═══ RECORD EXCERPTS ═══

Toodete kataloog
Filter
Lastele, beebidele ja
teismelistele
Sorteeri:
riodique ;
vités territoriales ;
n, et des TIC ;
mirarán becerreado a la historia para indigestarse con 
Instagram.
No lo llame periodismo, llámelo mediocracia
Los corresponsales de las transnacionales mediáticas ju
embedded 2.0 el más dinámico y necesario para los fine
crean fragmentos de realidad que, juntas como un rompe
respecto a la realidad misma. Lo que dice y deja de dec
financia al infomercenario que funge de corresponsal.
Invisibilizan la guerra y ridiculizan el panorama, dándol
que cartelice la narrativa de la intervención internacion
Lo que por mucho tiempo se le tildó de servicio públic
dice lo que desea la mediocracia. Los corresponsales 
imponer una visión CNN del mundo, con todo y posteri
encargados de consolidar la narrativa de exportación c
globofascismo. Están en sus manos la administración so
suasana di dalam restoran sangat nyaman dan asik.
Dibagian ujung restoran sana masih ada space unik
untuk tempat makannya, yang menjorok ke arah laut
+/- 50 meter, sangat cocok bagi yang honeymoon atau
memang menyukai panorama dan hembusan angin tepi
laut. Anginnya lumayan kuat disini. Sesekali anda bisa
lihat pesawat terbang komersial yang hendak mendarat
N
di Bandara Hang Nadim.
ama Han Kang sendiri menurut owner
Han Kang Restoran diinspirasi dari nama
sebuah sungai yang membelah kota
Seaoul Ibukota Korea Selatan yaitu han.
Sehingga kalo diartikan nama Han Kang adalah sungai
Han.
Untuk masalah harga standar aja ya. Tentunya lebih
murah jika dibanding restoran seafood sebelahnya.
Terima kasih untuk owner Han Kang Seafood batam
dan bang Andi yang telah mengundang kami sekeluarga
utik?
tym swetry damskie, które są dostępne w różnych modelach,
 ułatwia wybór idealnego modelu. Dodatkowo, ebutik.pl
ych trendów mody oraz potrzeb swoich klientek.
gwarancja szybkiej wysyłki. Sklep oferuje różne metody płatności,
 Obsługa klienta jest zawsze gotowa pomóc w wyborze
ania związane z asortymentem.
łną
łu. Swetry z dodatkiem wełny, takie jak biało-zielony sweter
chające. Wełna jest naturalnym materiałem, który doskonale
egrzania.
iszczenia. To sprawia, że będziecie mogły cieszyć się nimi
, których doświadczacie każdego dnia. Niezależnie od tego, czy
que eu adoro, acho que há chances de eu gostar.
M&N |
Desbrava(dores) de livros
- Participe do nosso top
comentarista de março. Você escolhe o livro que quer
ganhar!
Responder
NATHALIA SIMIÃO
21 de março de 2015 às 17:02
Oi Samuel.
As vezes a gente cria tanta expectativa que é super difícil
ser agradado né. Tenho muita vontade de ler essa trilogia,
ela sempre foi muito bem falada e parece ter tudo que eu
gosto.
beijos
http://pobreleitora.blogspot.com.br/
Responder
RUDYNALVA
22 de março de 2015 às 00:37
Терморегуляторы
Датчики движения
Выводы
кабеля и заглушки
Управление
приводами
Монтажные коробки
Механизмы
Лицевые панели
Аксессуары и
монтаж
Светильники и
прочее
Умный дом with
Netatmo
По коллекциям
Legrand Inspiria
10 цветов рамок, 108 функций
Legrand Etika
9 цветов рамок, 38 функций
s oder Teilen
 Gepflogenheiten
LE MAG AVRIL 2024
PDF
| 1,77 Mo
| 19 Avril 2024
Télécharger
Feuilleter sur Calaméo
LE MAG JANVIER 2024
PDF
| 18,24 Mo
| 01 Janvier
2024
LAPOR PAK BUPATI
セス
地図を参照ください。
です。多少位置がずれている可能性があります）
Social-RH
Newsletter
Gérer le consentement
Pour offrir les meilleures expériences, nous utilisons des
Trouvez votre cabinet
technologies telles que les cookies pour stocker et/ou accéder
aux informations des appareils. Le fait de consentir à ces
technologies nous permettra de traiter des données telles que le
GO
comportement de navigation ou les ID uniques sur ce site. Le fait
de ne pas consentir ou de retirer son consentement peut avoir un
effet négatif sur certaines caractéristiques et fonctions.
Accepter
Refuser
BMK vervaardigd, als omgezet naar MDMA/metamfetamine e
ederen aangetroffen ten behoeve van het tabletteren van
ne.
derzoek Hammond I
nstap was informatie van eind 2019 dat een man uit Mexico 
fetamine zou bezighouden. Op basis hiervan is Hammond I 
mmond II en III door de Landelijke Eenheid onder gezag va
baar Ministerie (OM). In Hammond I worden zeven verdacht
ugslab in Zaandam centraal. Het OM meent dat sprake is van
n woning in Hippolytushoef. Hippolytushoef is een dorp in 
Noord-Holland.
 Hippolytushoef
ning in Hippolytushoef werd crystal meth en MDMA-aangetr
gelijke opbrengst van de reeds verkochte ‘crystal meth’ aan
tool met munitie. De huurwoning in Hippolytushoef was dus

═══

» **WRITTEN TASK**
The required output is every line above from the one with "crean fragmentos de" down to the one with "globofascismo. Están en", restated word for word, ends included.

» **ANSWER TO THE EXERCISE**
crean fragmentos de realidad que, juntas como un rompe
respecto a la realidad misma. Lo que dice y deja de dec
financia al infomercenario que funge de corresponsal.
Invisibilizan la guerra y ridiculizan el panorama, dándol
que cartelice la narrativa de la intervención internacion
Lo que por mucho tiempo se le tildó de servicio públic
dice lo que desea la mediocracia. Los corresponsales 
imponer una visión CNN del mundo, con todo y posteri
encargados de consolidar la narrativa de exportación c
globofascismo. Están en sus manos la administración so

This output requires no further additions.